Hooded plovers: A couple of days after the New Year’s Eve fire in Mallacoota, birds began to wash up on the beaches. But a month later a Birds Australia member discovered a small miracle: a family of endangered hooded plovers, parents and two chicks, happily foraging on the beach. These birds are in decline as eggs and chicks are routinely taken by dogs and other predators or trampled by holiday-makers. Yet despite the intense heat and choking smoke of those terrible days, these parents had stayed at their nest, incubating the eggs and enabling the chicks to flourish. Sue Hines, who recounts this story, describes it as “a symbol of great optimism against almost insurmountable odds.” You can read more here and, if you wish, can donate to help fire-affected bird species here.
Wollemi pines: As the bushfires eased in NSW, a remarkable story emerged of the courageous efforts made to save the only remaining stand of this rare and ancient tree, Wollemi nobilis. Related to others in the Araucaria family (hoop pine, bunya pine etc) it was first discovered by NSW Parks ranger, David Noble, in 1994, growing in just one gorge in the Wollemi National Park north of Sydney. When the massive Gospers Mountain fire took off these ‘living fossils’ faced annihilation. The full story of how they were saved was published in The Australian (and is behind its paywall) but you can watch this 4-minute video and James Woodford, author of the book describing the pine’s discovery, has this piece in the free-to-everyone Guardian.

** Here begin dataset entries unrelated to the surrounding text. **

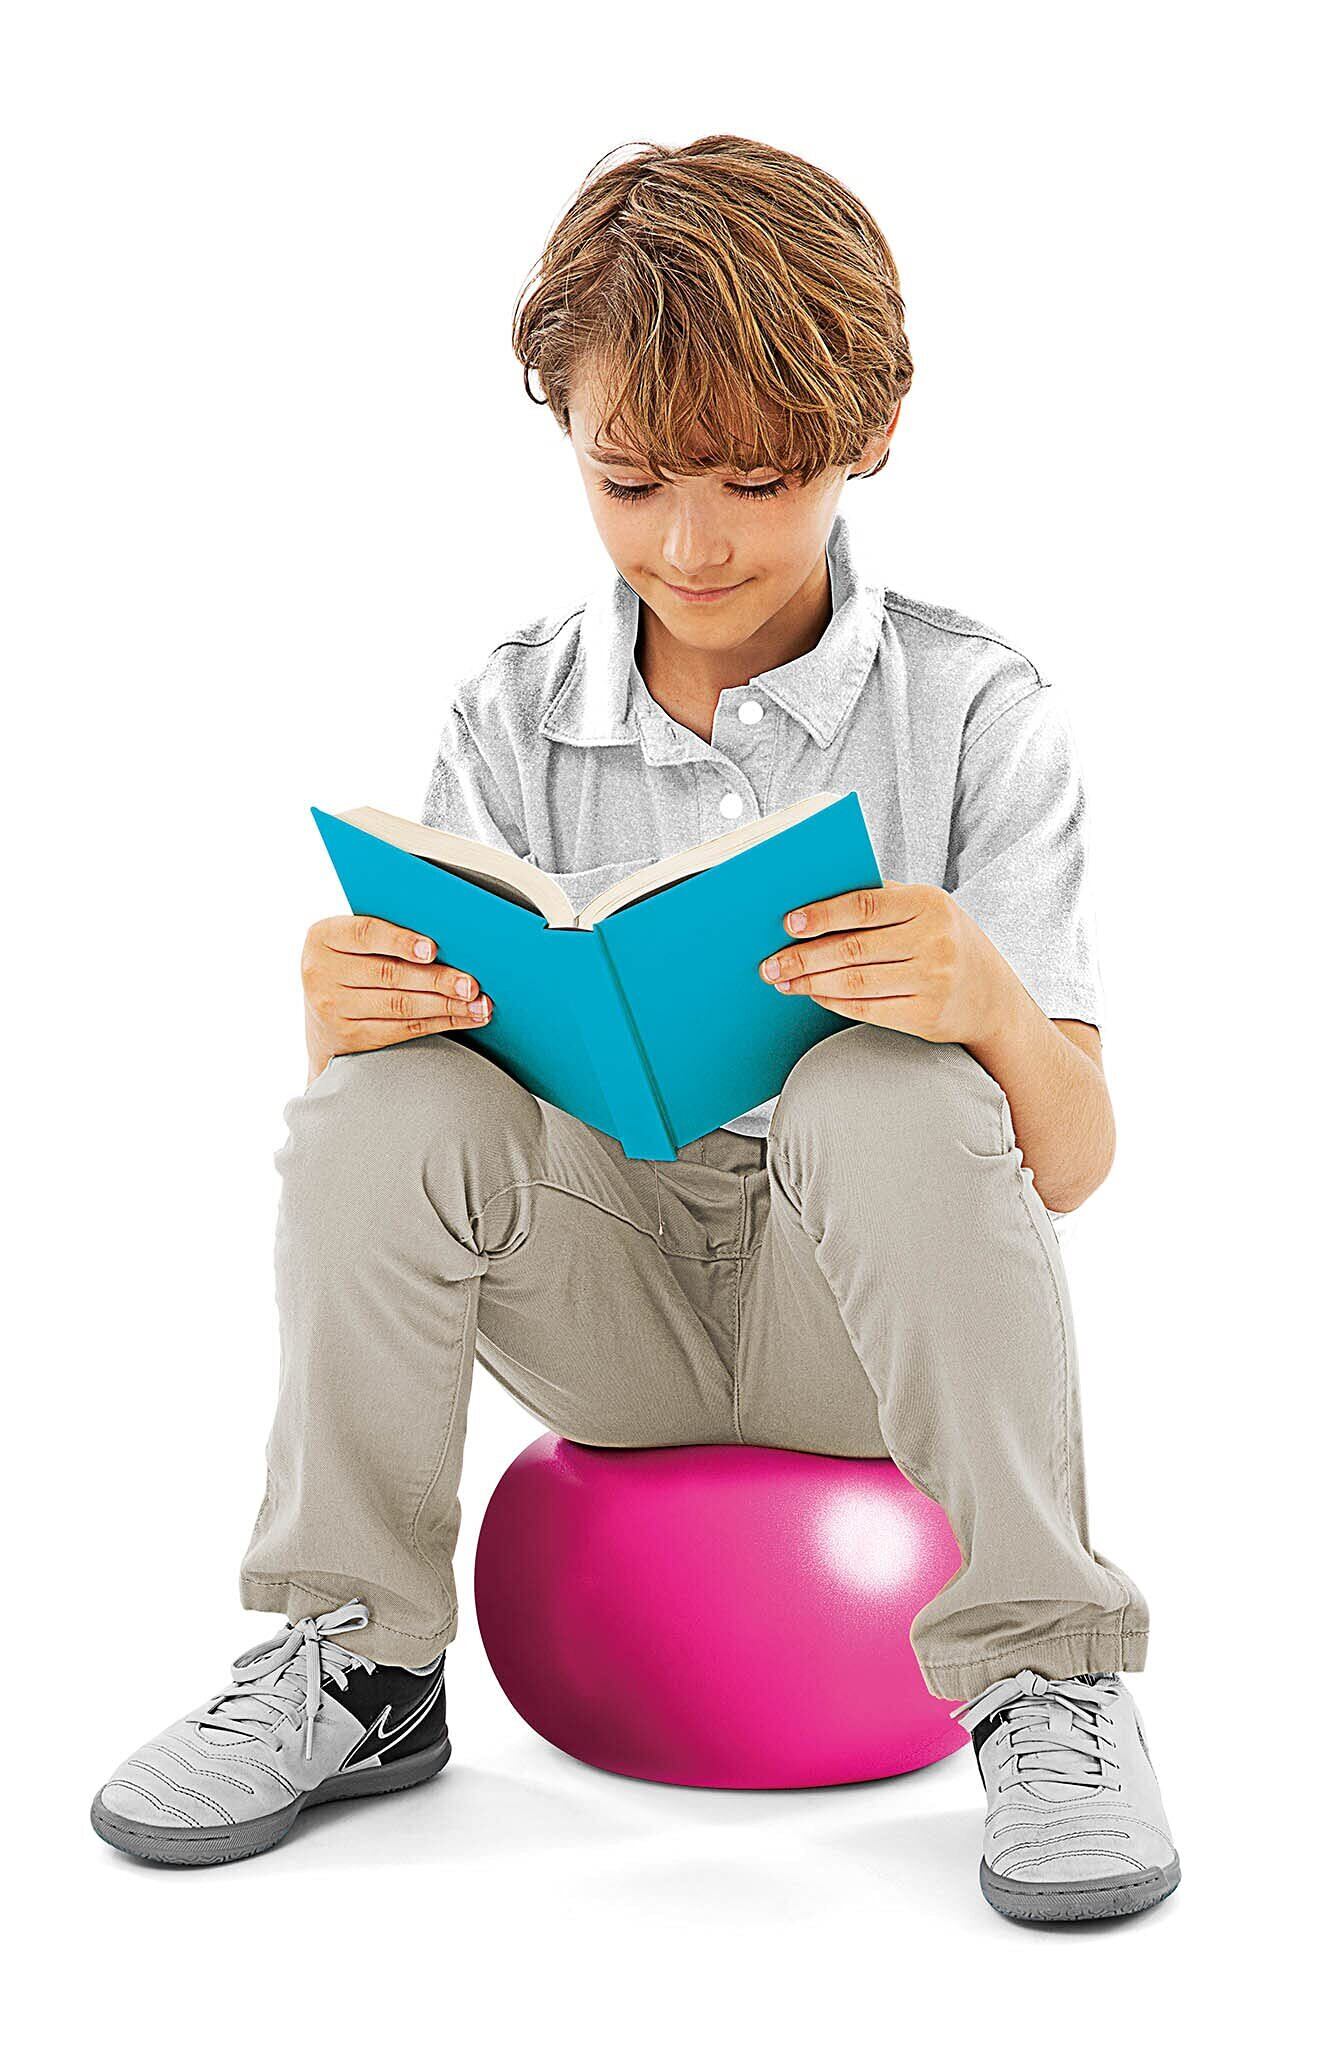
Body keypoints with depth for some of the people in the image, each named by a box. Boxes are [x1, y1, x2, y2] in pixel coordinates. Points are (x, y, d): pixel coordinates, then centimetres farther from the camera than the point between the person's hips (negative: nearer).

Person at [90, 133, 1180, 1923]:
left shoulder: (974, 713, -7)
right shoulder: (512, 716, 0)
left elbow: (1071, 1167, -10)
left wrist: (991, 1003, -33)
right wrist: (356, 1020, -23)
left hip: (866, 1311, -2)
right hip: (610, 1304, 2)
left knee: (890, 1095, -33)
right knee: (387, 1102, -25)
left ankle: (1044, 1685, -17)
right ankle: (355, 1662, -6)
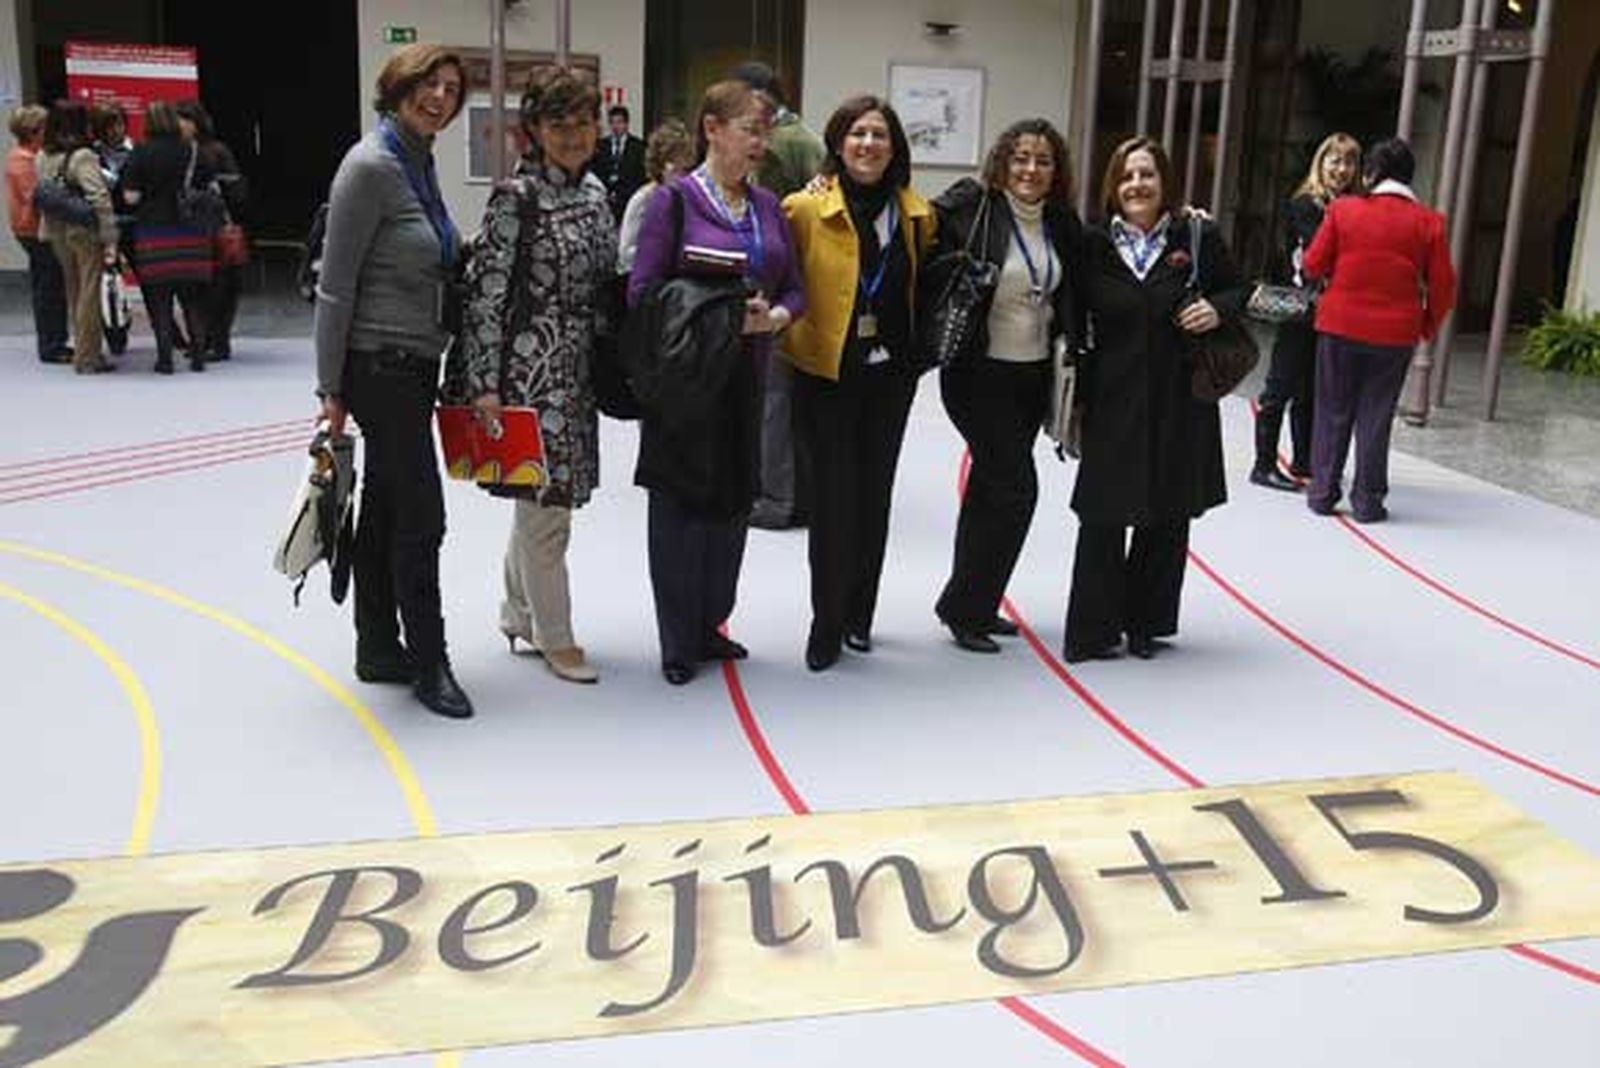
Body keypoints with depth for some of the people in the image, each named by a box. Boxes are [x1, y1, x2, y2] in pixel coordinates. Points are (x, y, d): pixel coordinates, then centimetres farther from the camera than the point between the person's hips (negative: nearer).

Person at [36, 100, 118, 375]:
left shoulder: (42, 159, 7)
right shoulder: (82, 157, -15)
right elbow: (100, 199, -20)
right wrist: (110, 238, -19)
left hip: (57, 233, 7)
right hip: (87, 232, -7)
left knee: (74, 293, 15)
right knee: (89, 294, 0)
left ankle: (84, 351, 23)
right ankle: (87, 357, 4)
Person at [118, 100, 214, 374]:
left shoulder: (141, 154, -5)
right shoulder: (192, 151, 0)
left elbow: (131, 196, -7)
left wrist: (150, 195, 13)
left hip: (153, 231, -2)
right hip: (190, 232, 2)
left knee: (159, 299, 3)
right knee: (193, 299, 9)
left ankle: (164, 357, 2)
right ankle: (198, 354, 8)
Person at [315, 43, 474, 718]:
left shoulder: (420, 163, 11)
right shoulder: (371, 165, -14)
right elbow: (335, 286, -15)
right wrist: (331, 388, -14)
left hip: (413, 365, 9)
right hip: (380, 365, -9)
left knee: (385, 510, 14)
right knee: (420, 516, -3)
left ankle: (379, 650, 25)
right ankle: (429, 663, 10)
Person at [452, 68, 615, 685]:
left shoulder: (594, 192, 10)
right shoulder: (516, 198, -11)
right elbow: (486, 291, -14)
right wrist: (484, 382, -17)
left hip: (579, 368, 7)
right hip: (531, 366, -7)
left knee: (543, 497, 17)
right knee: (544, 502, 0)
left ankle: (518, 613, 33)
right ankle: (555, 637, 14)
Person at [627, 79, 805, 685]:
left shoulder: (767, 205, 10)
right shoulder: (676, 199, -7)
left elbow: (795, 289, 12)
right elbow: (643, 290, -12)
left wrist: (773, 316, -10)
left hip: (747, 374, 6)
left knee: (734, 500, 12)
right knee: (680, 504, 2)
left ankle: (708, 626, 27)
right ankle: (678, 644, 14)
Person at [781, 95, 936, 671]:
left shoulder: (917, 215, 3)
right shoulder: (805, 208, -10)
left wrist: (914, 348, 13)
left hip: (890, 375, 4)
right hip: (825, 373, -4)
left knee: (874, 494, 11)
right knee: (833, 497, -3)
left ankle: (859, 615, 25)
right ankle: (827, 625, 11)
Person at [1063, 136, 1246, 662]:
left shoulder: (1198, 237, 0)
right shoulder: (1094, 245, 0)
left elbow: (1239, 289, 12)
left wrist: (1218, 309, -10)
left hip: (1181, 401, 1)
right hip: (1113, 401, -1)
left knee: (1167, 520, 10)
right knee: (1103, 519, -1)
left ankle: (1146, 623, 26)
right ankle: (1091, 632, 9)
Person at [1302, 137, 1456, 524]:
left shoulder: (1343, 210, -5)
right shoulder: (1429, 222, -3)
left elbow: (1314, 264, -3)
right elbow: (1442, 285, -2)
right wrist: (1429, 326, 13)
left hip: (1340, 325, 0)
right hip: (1396, 332, 0)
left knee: (1333, 412, 11)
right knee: (1375, 416, 8)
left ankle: (1323, 492, 15)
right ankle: (1367, 500, 12)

And the oceans also suffer: We are all painfully aware of how the bushfires have affected such huge numbers of wildlife, wildlife habitats and land-based eco-systems. We also recognise how those impacts have (literally) spilled into our water-courses and wetlands especially in areas that have received large amounts of rain. But how many of us thought about how our oceans and marine life would be affected? A report from the Australian Marine Conservation Society on the impact of the 2019-20 bushfires on marine ecosystems warns that the full effects may take months to materialise.These impacts come from the nutrients, ash and debris which find their way into our oceans, harming wildlife and overwhelming mangroves, seagrass beds and inshore reefs. Contaminants released by the fires are also likely to affect the physiology and behaviour of marine life, and to find their way into the food chain. You can read the full report here.
EASTER IS COMING – BUT WHERE ARE THE CHOCOLATE BILBIES? Last year Cadbury’s abandoned its commitment to support the bilby fund through the sale of its chocolate bilbies. Luckily the Australian-owned company Pink Lady stepped up to the mark and produced the popular chocolate marsupials, with a percentage of profits committed to the bilby cause. Pink Lady bilbies are in production again this year but the big supermarket chains are not stocking them! Coles and Woolies need to be encouraged to change their minds, stock their shelves with bilbies not bunnies, and help protect one of our highly endangered species.
That’s all for this update – please maintain your care for our environment and unique wildlife, while also staying safe and healthy yourself. Should government requirements or plain common sense require any changes to our activities to prevent further spread of the COVID-19 virus, we will let you know.